Task requirements:
An exact restatement is required. Cover only the lines of the records from the first through the line with "Structures marked on", and skip pictures.
—————
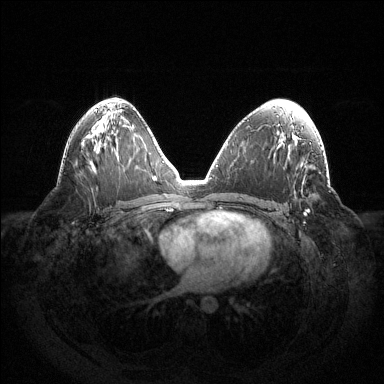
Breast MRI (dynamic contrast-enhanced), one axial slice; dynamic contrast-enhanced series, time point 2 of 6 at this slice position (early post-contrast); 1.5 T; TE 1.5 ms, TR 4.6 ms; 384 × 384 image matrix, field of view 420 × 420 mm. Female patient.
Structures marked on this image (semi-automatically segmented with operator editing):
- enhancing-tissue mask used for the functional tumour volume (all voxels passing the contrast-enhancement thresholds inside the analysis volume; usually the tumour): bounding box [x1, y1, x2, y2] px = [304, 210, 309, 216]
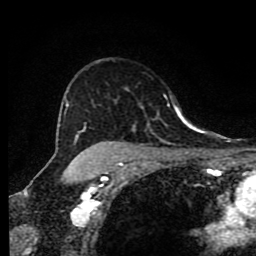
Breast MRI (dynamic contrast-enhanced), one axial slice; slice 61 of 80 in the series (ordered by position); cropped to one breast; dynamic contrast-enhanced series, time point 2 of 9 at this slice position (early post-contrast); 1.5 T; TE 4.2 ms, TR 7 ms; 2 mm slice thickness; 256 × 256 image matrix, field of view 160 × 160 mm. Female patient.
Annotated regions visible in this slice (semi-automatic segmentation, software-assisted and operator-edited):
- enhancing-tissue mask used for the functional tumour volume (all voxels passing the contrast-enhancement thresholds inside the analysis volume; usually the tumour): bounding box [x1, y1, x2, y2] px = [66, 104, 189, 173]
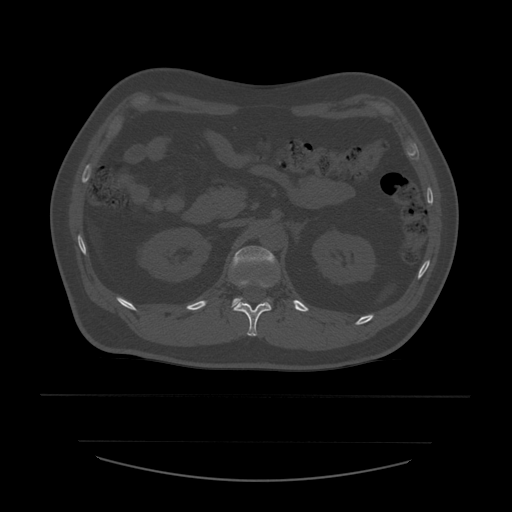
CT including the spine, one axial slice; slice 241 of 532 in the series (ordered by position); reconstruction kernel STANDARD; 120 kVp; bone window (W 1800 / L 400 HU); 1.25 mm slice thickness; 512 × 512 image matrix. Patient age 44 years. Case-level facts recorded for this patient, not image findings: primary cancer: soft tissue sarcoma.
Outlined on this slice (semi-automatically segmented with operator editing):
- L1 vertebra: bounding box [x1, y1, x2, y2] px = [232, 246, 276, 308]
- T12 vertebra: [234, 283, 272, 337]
—————
Solution to this exercise:
Breast MRI (dynamic contrast-enhanced), one axial slice; dynamic contrast-enhanced series, time point 2 of 6 at this slice position (early post-contrast); 1.5 T; TE 1.5 ms, TR 4.6 ms; 384 × 384 image matrix, field of view 420 × 420 mm. Female patient.
Structures marked on this image (semi-automatically segmented with operator editing):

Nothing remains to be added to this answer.